Given data:
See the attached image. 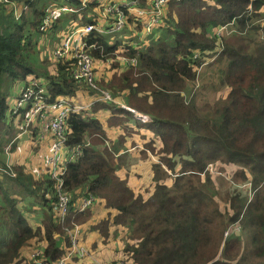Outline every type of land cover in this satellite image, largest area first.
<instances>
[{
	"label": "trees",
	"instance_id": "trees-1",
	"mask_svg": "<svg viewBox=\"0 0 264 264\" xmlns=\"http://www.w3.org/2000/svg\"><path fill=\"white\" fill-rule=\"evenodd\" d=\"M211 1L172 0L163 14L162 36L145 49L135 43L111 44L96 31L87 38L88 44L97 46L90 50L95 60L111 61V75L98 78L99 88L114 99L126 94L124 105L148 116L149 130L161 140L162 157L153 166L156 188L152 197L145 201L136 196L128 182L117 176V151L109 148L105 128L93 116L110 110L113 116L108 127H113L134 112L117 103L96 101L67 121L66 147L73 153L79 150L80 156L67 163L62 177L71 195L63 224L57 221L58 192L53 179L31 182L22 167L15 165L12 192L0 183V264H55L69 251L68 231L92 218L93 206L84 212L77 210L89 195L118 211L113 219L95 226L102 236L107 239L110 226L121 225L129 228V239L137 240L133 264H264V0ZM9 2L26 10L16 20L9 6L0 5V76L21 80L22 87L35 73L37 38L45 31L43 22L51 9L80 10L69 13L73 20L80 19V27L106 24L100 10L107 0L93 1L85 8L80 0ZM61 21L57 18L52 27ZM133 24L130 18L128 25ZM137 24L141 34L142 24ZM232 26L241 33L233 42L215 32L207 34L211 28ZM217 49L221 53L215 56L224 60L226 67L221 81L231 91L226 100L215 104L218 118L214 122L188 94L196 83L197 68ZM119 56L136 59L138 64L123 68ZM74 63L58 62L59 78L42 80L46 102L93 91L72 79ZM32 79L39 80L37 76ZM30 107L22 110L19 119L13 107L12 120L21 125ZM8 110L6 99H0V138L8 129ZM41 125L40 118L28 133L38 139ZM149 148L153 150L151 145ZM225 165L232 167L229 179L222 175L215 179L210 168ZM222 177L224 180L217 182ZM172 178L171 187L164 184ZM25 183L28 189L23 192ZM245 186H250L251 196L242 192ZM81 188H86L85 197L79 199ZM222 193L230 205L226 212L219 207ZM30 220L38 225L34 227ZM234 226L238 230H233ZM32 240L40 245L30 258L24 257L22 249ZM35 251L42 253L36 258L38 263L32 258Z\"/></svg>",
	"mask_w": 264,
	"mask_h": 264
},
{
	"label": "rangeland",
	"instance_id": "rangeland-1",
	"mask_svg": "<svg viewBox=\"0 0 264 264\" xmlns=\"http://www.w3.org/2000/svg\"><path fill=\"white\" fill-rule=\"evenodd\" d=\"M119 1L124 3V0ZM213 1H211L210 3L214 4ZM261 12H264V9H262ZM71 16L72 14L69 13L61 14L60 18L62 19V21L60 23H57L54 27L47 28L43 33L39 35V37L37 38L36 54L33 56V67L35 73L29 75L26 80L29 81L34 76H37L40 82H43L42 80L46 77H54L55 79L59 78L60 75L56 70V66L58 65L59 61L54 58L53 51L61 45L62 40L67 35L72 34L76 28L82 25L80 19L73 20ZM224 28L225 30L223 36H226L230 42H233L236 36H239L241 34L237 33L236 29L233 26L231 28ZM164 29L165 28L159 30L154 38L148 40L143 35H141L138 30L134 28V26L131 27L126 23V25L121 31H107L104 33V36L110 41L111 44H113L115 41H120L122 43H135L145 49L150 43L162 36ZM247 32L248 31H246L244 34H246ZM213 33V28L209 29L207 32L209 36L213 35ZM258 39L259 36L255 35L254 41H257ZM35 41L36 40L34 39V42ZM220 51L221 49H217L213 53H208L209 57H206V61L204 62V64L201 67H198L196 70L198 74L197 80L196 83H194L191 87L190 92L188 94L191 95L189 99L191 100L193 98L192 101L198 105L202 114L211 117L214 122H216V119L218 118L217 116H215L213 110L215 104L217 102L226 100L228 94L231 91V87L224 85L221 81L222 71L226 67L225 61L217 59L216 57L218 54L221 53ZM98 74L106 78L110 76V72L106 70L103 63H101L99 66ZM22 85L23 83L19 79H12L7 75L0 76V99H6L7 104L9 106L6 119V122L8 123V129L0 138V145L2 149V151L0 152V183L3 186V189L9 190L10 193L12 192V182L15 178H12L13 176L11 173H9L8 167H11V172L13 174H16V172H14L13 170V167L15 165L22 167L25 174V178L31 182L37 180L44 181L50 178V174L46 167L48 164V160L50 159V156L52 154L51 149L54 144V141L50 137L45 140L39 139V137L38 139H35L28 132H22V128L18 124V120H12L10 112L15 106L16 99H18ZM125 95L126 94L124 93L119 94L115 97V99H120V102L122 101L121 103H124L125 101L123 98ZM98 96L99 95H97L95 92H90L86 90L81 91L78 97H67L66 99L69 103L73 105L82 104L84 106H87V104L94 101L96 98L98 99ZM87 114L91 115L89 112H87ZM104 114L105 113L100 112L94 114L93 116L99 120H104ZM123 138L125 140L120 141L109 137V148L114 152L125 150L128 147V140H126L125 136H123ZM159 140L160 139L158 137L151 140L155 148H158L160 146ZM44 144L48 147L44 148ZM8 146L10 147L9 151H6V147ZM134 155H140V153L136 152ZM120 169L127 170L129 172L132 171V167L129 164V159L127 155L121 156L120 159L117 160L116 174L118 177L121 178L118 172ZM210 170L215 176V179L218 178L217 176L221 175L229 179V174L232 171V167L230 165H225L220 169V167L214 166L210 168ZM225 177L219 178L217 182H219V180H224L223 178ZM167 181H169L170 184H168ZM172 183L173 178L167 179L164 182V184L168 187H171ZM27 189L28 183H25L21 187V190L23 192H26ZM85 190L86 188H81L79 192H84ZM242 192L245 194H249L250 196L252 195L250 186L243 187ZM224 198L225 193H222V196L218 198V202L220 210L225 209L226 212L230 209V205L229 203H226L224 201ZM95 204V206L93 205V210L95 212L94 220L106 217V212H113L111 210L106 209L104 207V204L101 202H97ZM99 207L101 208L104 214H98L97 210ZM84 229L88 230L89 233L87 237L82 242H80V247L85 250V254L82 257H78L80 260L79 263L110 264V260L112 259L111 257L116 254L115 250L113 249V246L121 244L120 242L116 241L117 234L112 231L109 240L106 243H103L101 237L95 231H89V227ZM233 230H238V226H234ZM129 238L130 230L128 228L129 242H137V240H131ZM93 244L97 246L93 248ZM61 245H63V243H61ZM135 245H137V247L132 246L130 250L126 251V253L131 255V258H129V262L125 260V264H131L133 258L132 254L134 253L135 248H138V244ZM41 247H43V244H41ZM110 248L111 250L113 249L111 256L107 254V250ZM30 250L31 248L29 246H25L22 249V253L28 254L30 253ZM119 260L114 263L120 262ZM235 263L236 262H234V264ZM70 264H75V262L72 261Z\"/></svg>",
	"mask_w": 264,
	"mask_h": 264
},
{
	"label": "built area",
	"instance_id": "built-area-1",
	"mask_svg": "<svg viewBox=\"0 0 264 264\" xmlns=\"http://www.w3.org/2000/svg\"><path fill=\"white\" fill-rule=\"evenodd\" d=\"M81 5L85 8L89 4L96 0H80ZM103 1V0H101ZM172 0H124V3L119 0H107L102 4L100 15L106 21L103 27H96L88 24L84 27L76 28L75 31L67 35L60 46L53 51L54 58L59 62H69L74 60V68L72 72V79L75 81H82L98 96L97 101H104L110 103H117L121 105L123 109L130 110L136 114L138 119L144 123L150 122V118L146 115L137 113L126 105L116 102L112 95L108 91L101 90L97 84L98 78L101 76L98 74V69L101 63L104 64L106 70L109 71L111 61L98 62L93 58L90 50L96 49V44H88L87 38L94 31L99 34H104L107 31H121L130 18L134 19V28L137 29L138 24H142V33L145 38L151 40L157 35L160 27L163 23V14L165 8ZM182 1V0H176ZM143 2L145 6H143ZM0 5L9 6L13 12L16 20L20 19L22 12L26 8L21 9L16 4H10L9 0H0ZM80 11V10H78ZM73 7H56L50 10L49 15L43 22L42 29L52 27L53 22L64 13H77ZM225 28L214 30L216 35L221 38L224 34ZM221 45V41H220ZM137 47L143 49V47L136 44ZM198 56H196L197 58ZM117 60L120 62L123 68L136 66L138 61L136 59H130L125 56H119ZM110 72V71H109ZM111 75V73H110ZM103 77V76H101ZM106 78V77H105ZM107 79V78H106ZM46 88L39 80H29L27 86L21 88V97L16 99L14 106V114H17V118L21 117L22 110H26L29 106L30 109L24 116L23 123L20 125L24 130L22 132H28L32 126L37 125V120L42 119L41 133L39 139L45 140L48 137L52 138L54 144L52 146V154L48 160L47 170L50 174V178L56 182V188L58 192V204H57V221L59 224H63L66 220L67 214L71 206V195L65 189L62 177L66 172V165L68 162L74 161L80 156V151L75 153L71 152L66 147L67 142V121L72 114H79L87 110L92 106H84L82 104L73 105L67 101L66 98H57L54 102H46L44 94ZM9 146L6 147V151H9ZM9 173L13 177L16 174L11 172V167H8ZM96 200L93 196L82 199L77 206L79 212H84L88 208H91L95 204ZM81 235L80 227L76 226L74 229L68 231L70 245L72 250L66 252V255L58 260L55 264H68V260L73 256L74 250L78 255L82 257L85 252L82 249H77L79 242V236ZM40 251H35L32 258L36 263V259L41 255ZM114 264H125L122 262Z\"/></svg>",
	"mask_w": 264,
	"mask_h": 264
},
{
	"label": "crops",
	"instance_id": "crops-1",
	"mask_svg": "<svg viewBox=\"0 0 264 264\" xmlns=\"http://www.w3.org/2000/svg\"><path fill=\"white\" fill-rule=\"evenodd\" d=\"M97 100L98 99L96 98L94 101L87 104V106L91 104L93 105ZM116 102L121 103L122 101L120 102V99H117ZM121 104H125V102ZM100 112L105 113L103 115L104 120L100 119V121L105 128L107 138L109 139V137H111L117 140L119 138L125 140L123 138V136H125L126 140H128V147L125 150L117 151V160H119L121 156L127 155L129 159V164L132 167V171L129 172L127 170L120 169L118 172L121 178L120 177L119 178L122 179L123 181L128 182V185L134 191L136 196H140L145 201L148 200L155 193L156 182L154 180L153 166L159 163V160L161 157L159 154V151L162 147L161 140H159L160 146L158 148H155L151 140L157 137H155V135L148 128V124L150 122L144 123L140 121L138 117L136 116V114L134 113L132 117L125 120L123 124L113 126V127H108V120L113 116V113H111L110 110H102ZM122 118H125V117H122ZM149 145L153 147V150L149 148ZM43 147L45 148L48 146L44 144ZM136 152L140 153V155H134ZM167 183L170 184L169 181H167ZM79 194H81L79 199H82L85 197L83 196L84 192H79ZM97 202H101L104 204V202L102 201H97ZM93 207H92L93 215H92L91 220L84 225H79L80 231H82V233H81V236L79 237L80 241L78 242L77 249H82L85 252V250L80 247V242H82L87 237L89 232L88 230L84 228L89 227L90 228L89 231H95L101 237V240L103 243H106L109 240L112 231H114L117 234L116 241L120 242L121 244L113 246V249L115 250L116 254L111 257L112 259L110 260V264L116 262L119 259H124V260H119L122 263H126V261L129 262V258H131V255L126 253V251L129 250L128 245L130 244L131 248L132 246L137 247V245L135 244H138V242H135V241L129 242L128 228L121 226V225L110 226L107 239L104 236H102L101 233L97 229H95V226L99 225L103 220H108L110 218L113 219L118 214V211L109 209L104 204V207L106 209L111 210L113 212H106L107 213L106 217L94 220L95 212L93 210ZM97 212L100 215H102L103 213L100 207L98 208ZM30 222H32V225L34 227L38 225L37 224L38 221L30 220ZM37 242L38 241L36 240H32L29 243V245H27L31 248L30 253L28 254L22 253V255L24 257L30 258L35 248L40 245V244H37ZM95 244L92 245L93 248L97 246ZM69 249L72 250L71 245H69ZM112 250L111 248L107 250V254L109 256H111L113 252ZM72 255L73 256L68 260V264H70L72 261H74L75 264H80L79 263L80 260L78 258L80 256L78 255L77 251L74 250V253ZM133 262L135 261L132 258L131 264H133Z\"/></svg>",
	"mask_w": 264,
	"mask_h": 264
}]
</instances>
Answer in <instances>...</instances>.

Exercise requirements: How many lines in the items above contain the string "built"? Reply with the number alone.

Completed task: 2